▶ **GIVEN DATA**:
● ● ● ● ● ● ●

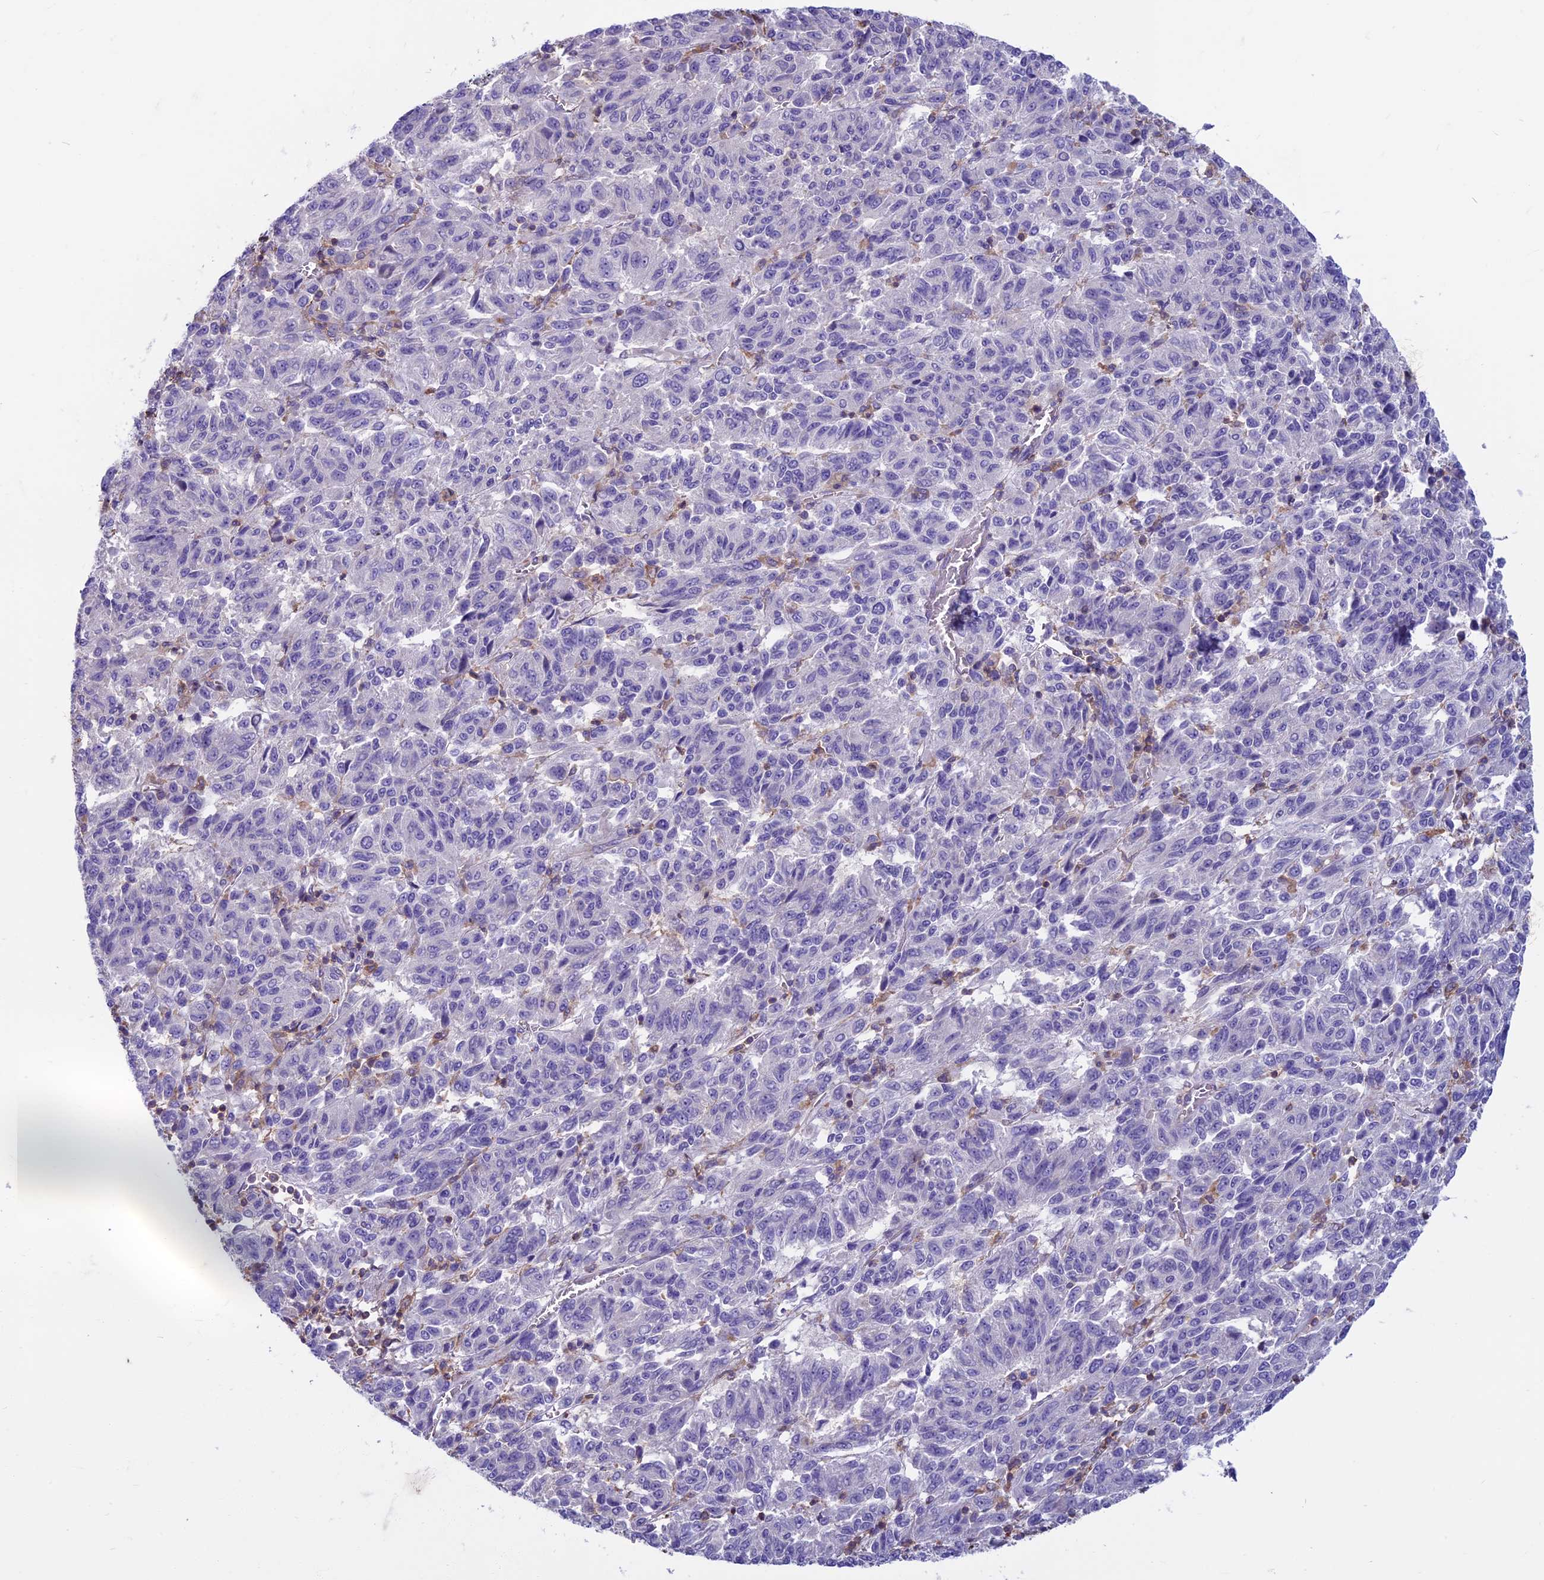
{"staining": {"intensity": "negative", "quantity": "none", "location": "none"}, "tissue": "melanoma", "cell_type": "Tumor cells", "image_type": "cancer", "snomed": [{"axis": "morphology", "description": "Malignant melanoma, Metastatic site"}, {"axis": "topography", "description": "Lung"}], "caption": "Photomicrograph shows no significant protein positivity in tumor cells of malignant melanoma (metastatic site).", "gene": "CDAN1", "patient": {"sex": "male", "age": 64}}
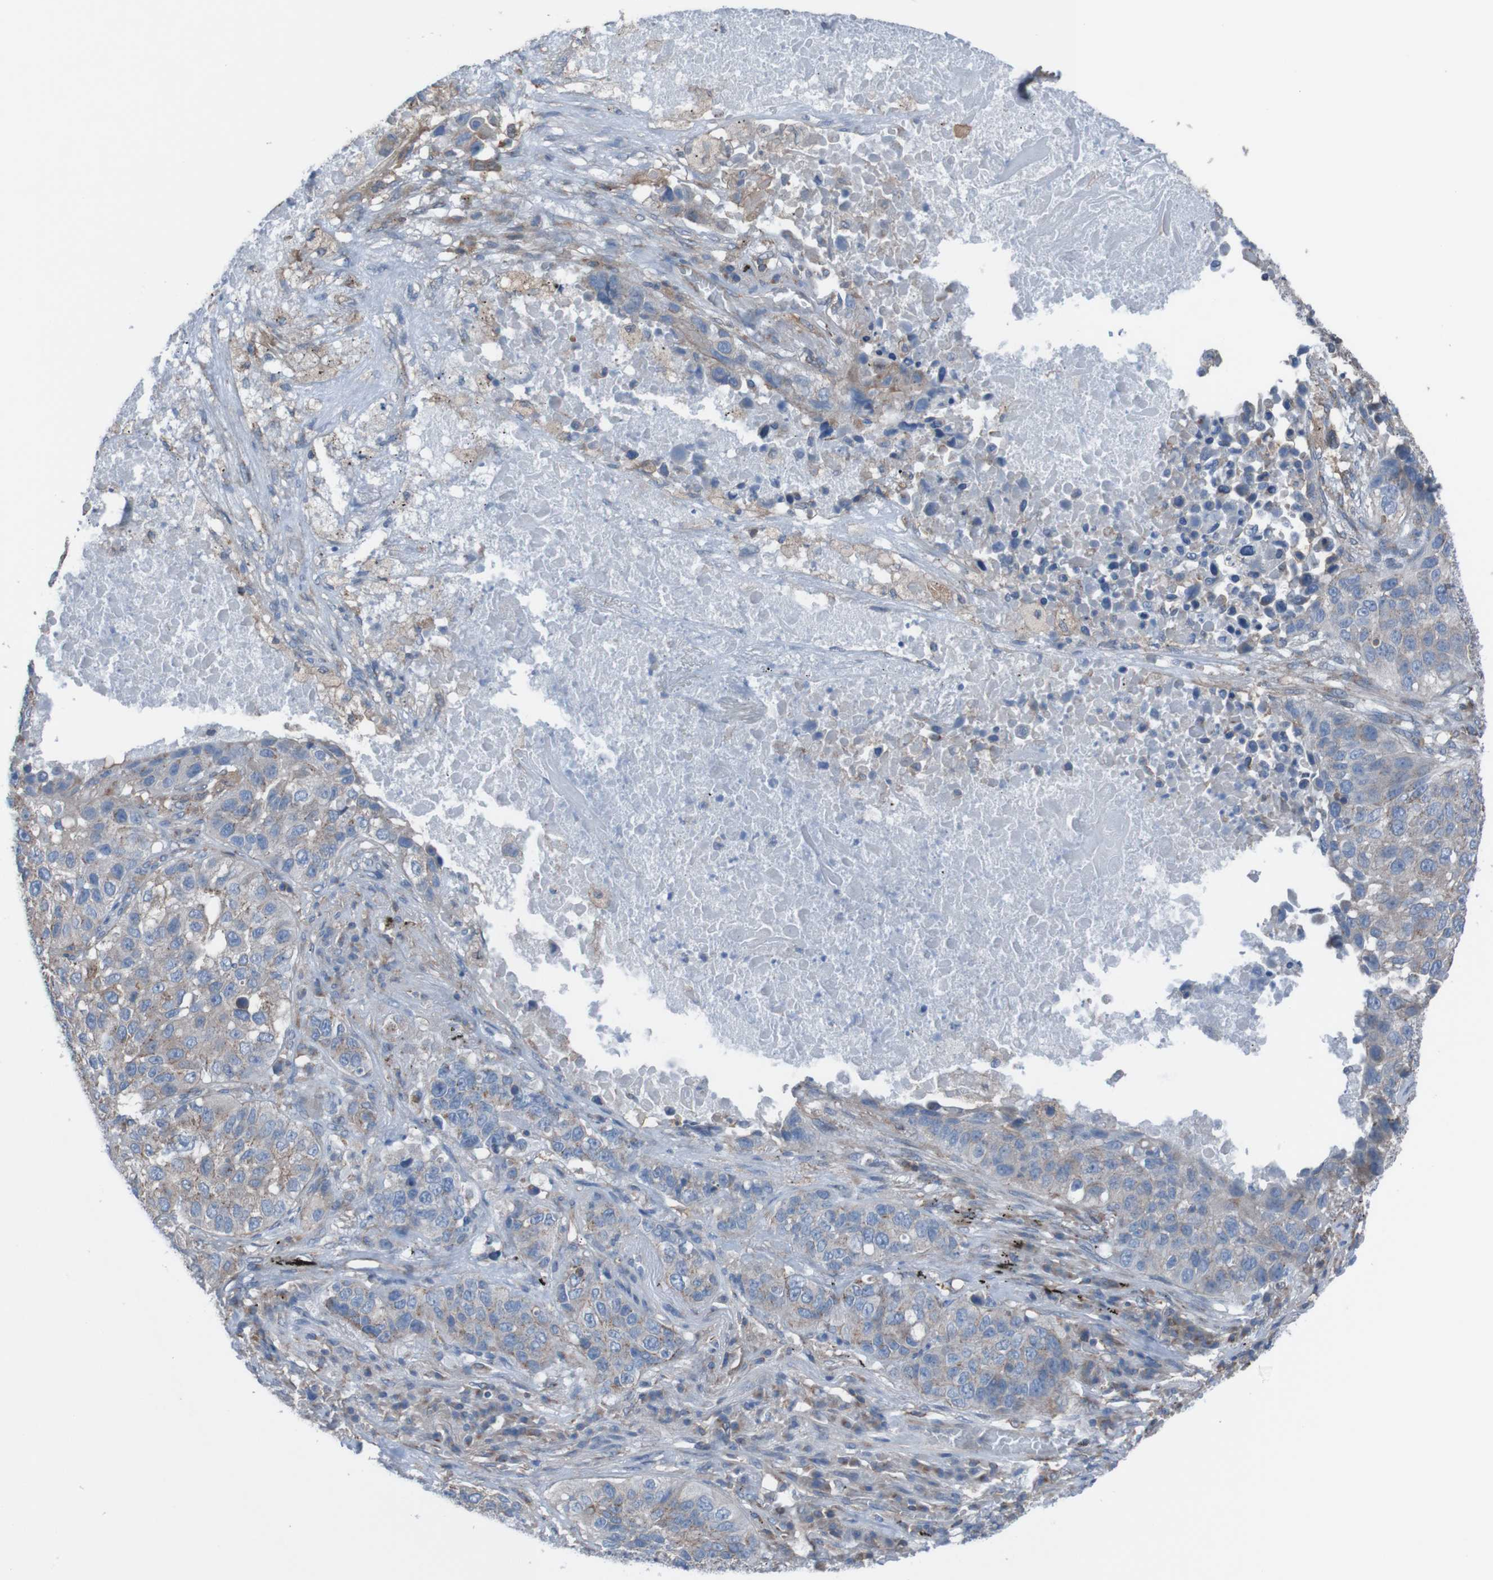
{"staining": {"intensity": "moderate", "quantity": "25%-75%", "location": "cytoplasmic/membranous"}, "tissue": "lung cancer", "cell_type": "Tumor cells", "image_type": "cancer", "snomed": [{"axis": "morphology", "description": "Squamous cell carcinoma, NOS"}, {"axis": "topography", "description": "Lung"}], "caption": "Human lung squamous cell carcinoma stained with a protein marker shows moderate staining in tumor cells.", "gene": "MINAR1", "patient": {"sex": "male", "age": 57}}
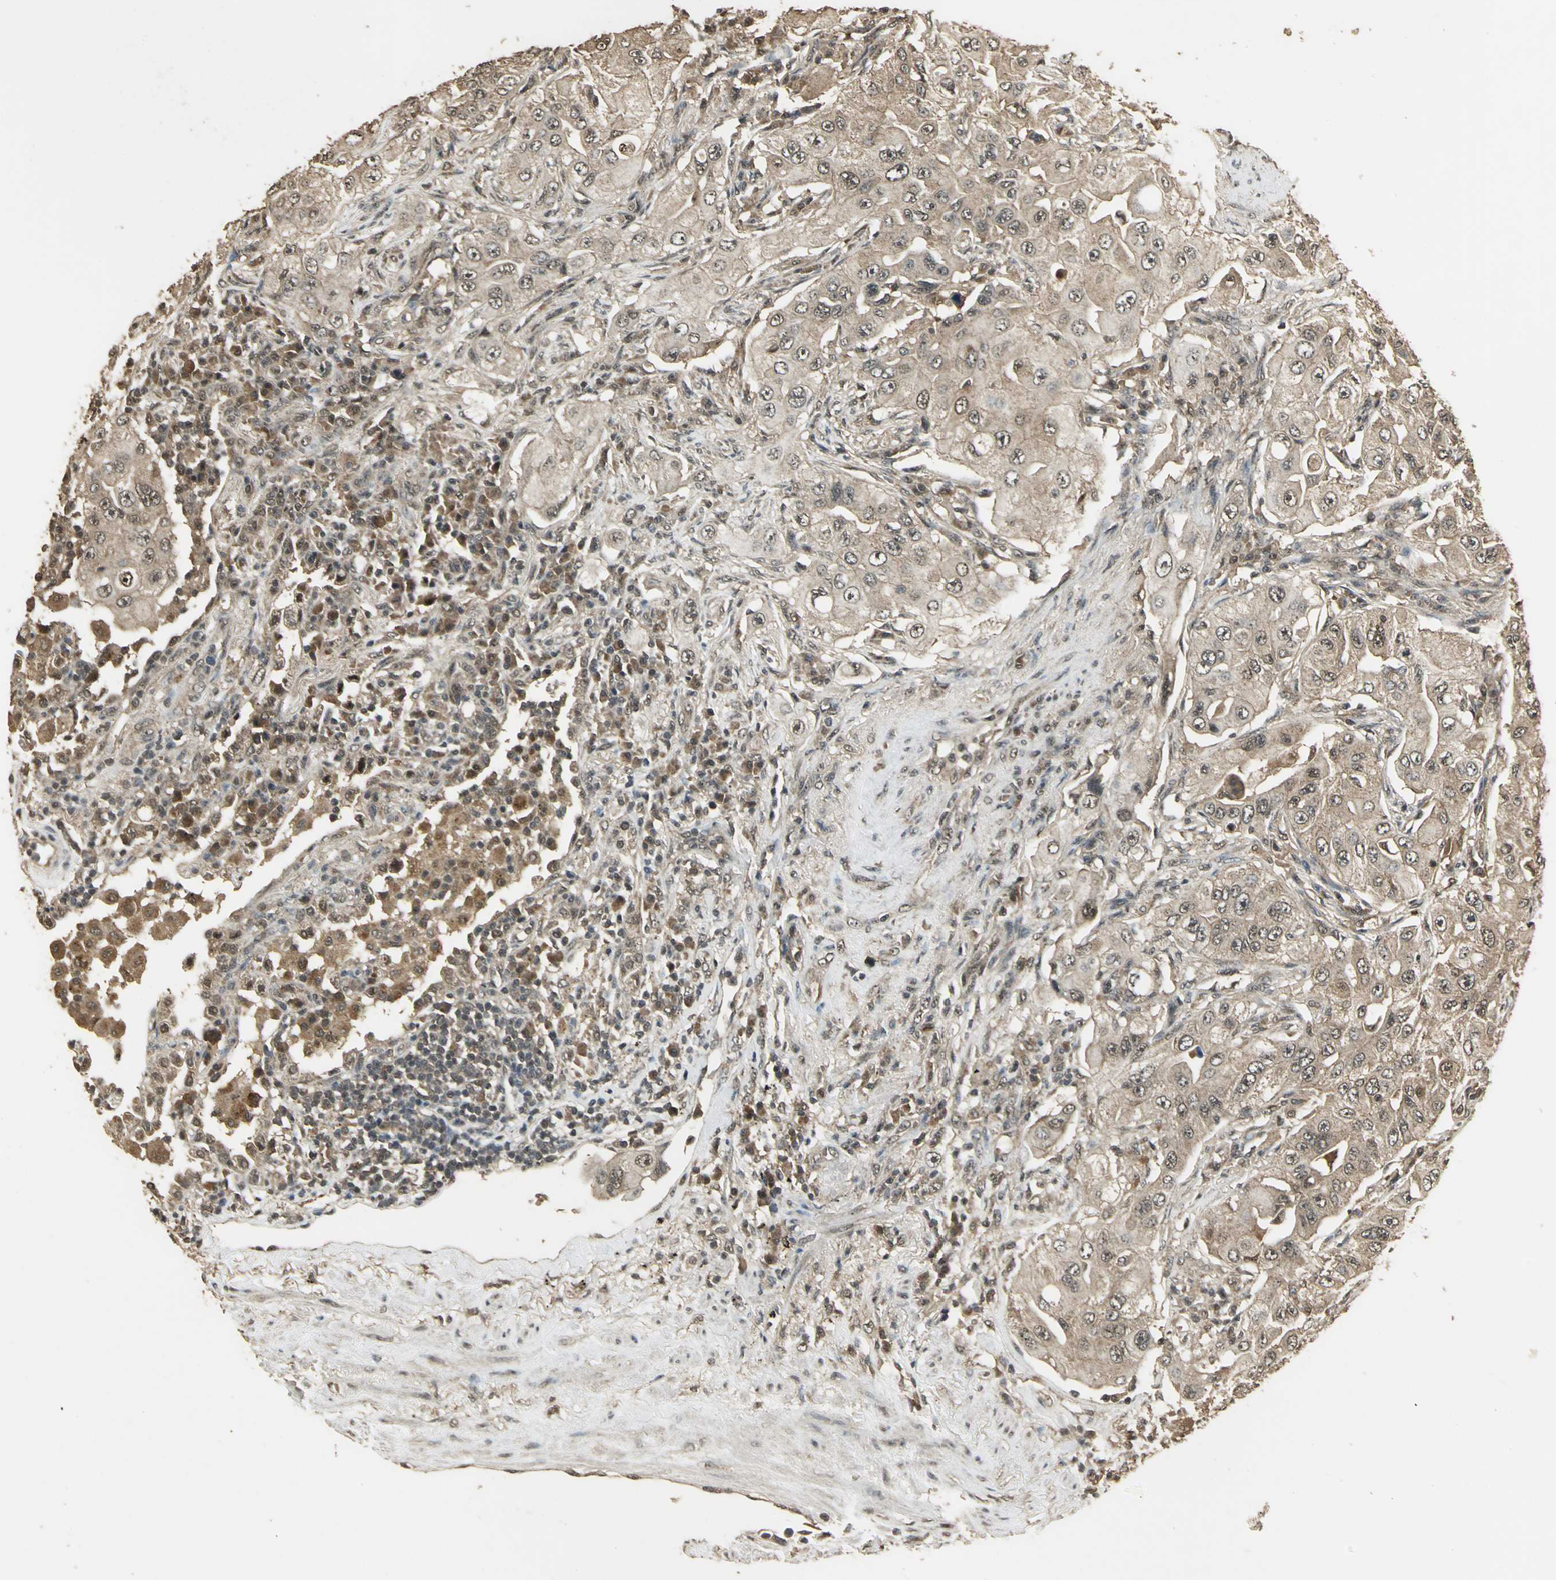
{"staining": {"intensity": "moderate", "quantity": "25%-75%", "location": "cytoplasmic/membranous"}, "tissue": "lung cancer", "cell_type": "Tumor cells", "image_type": "cancer", "snomed": [{"axis": "morphology", "description": "Adenocarcinoma, NOS"}, {"axis": "topography", "description": "Lung"}], "caption": "This histopathology image displays immunohistochemistry staining of lung cancer (adenocarcinoma), with medium moderate cytoplasmic/membranous positivity in about 25%-75% of tumor cells.", "gene": "UCHL5", "patient": {"sex": "male", "age": 84}}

● ● ● ● ● ● ●

The response should restate the material above word for word and contain no pictures.

▶ **EXERCISE SOLUTION**:
{"staining": {"intensity": "negative", "quantity": "none", "location": "none"}, "tissue": "melanoma", "cell_type": "Tumor cells", "image_type": "cancer", "snomed": [{"axis": "morphology", "description": "Malignant melanoma, Metastatic site"}, {"axis": "topography", "description": "Lung"}], "caption": "Photomicrograph shows no significant protein positivity in tumor cells of malignant melanoma (metastatic site).", "gene": "CDAN1", "patient": {"sex": "male", "age": 64}}
{"staining": {"intensity": "moderate", "quantity": "25%-75%", "location": "cytoplasmic/membranous"}, "tissue": "lung cancer", "cell_type": "Tumor cells", "image_type": "cancer", "snomed": [{"axis": "morphology", "description": "Squamous cell carcinoma, NOS"}, {"axis": "topography", "description": "Lung"}], "caption": "Human lung squamous cell carcinoma stained with a protein marker shows moderate staining in tumor cells.", "gene": "MINAR1", "patient": {"sex": "male", "age": 57}}
{"staining": {"intensity": "moderate", "quantity": "25%-75%", "location": "cytoplasmic/membranous"}, "tissue": "lung cancer", "cell_type": "Tumor cells", "image_type": "cancer", "snomed": [{"axis": "morphology", "description": "Adenocarcinoma, NOS"}, {"axis": "topography", "description": "Lung"}], "caption": "This histopathology image displays immunohistochemistry staining of lung cancer (adenocarcinoma), with medium moderate cytoplasmic/membranous positivity in about 25%-75% of tumor cells.", "gene": "UCHL5", "patient": {"sex": "male", "age": 84}}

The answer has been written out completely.